▶ **What to produce**: Return every line of the rows below that contains the string "values", treating uppercase and lowercase letters as distinct.

▶ **Given information**:
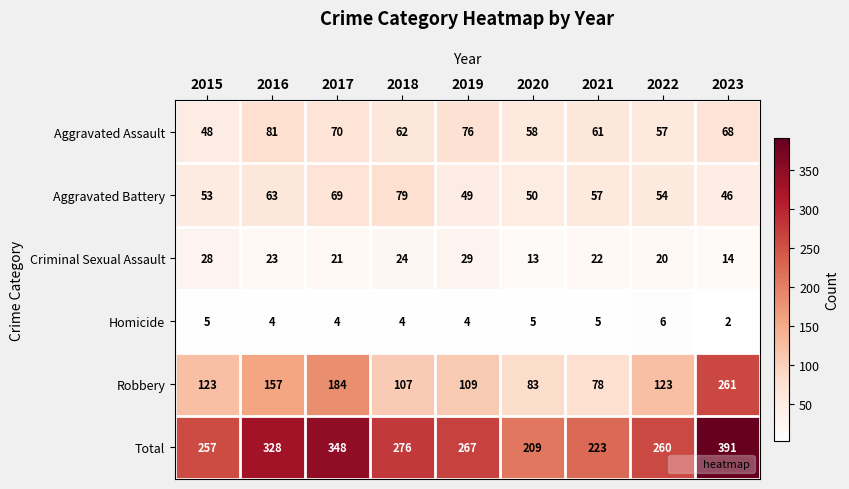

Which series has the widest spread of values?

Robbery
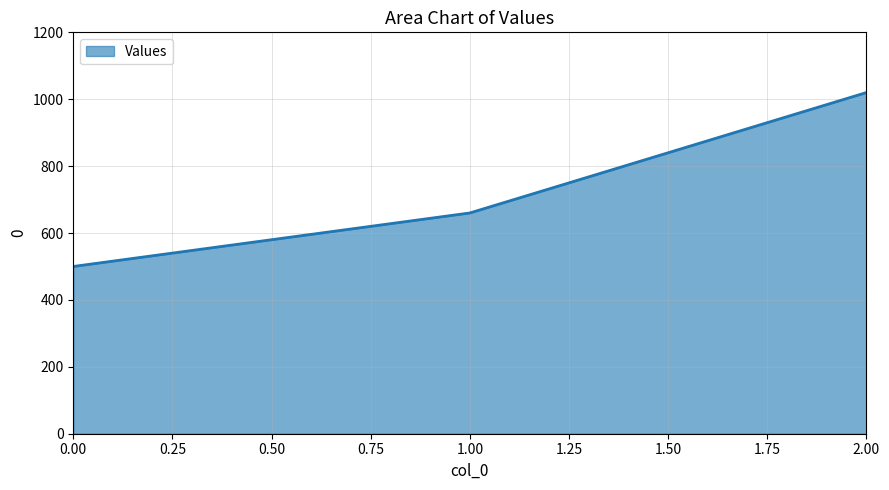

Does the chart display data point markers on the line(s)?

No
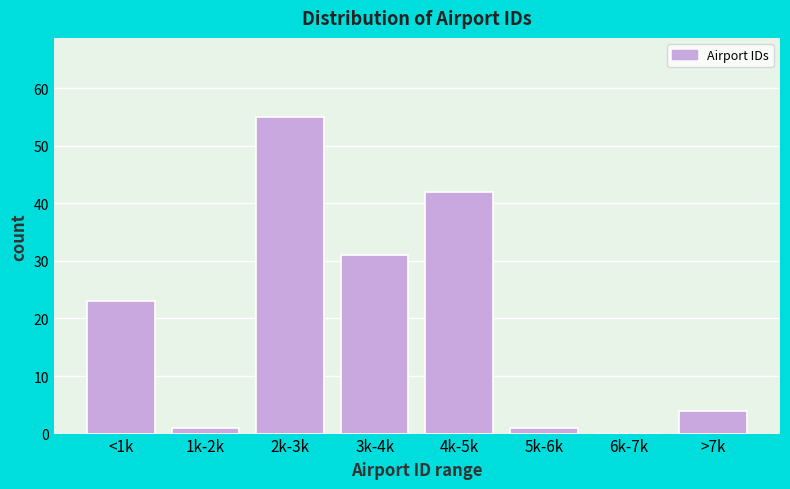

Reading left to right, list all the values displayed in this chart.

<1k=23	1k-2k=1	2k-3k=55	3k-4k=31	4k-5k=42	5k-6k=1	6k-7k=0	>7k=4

▶ **The completed task**:
Which series has the widest spread of values?
Reading left to right, list all the values displayed in this chart.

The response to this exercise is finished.